The city argues that the need for confidentiality in the present case is weightier than normal: “[I]t is particularly in ‘high profile’ cases that recognizing [the exemption in ORS 192.502(1)] will do the most good in encouraging * * * self-critical investigation and analysis[.]” (Emphasis in original.). That may be. It is beyond dispute, however, that the public’s (and the police bureau’s) need to have complete confidence that a thorough and unbiased inquiry has occurred is most urgent and compelling in “high profile” cases where a police officer has killed a citizen in the line of duty. That confidence comes from transparency and its value is not outweighed by the speculation that transparency will quell candor at some future date. This is not a close case. (3)

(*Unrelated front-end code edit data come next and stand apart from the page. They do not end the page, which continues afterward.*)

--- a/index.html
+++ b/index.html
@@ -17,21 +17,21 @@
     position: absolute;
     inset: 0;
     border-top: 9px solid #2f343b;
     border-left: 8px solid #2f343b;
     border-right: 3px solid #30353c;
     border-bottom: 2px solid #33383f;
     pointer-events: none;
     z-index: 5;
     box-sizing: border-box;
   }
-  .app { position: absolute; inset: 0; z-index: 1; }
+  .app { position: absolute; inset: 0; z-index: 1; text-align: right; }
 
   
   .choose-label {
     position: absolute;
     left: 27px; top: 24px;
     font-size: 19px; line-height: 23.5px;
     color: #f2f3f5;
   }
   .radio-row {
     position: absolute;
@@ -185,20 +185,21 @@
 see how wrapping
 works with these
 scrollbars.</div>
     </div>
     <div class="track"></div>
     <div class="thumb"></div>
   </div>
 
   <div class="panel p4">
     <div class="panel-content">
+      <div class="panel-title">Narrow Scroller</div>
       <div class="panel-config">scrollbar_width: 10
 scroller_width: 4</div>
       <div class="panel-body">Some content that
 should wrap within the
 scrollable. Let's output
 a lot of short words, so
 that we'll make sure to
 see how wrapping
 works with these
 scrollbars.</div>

1. In its petition to the district attorney and in its complaint in circuit court, the city also claimed exemptions under ORS 192.501(12) and ORS 181.854. The former exempts “[a] personnel discipline action, or materials or documents supporting that action” unless the public interest requires disclosure in the particular instance. The latter prohibits disclosure of “information about a personnel investigation of a public safety employee * * * if the investigation does not result in discipline of the employee.” In its counterclaim in circuit court, the Oregonian sought disclosure of the requested documents and it renewed that request in its motion for summary judgment without reference to particular statutes. On appeal, the city assigns error only to the trial court’s conclusion “that the City failed to demonstrate that, under ORS 192.502(1), in this instance, the public interest in encouraging frank communication * * * outweighs the public interest in disclosure of the records sought by Oregonian.” Therefore, this appeal raises no issue regarding ORS 192.501(12) or ORS 181.854.

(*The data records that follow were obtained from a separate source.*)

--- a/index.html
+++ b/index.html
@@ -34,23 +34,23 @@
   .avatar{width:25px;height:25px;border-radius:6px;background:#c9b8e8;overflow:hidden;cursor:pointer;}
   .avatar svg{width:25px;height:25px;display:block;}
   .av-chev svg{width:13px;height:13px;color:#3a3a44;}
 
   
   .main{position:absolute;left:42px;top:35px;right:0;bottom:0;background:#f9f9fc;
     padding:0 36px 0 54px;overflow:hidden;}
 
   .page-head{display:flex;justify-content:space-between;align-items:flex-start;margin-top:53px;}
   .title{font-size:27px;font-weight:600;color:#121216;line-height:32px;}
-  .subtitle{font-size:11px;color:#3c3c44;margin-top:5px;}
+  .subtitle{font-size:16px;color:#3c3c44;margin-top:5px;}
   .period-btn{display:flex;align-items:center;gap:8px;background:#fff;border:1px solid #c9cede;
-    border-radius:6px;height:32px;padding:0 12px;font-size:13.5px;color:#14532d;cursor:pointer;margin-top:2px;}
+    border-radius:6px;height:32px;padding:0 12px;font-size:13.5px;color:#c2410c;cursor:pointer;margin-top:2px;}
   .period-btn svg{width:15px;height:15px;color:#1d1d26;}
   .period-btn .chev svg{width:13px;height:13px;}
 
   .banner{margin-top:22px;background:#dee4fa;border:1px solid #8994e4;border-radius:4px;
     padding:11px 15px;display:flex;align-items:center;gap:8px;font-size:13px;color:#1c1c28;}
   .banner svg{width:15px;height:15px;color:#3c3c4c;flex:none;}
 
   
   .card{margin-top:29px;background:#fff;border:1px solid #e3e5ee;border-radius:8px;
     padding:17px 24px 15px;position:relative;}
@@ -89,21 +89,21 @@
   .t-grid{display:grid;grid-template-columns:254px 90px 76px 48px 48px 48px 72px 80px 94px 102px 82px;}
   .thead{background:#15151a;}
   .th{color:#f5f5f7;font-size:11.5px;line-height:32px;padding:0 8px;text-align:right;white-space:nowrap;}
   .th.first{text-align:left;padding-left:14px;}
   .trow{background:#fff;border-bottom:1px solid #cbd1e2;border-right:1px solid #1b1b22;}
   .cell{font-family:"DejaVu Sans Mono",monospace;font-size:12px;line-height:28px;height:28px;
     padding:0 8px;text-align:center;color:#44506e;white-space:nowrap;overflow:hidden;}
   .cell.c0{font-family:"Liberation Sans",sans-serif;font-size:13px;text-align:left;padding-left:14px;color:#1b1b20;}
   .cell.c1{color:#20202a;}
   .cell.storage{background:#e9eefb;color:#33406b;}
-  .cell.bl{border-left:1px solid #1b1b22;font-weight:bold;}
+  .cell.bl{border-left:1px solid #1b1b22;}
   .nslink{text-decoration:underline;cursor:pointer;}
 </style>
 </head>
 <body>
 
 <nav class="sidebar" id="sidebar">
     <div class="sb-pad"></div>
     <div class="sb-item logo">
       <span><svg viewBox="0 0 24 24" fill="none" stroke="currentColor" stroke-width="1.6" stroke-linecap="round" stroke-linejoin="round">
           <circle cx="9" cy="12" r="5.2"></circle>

2. At the time of the incident and investigation, Foxworth was Assistant Chief of Police. He was a participant in the review of McCollister and his voting log is one of the documents the Oregonian wants the city to disclose.
3. Although the city states in the first paragraph of its brief (“Nature of the proceeding and the relief sought”) that it “seeks reversal of the trial court’s order granting Oregonian’s petition for costs and attorney fees pursuant to ORS 192.490(1),” the brief contains neither an assignment of error nor any argument regarding costs and fees. We therefore leave the trial court’s award undisturbed.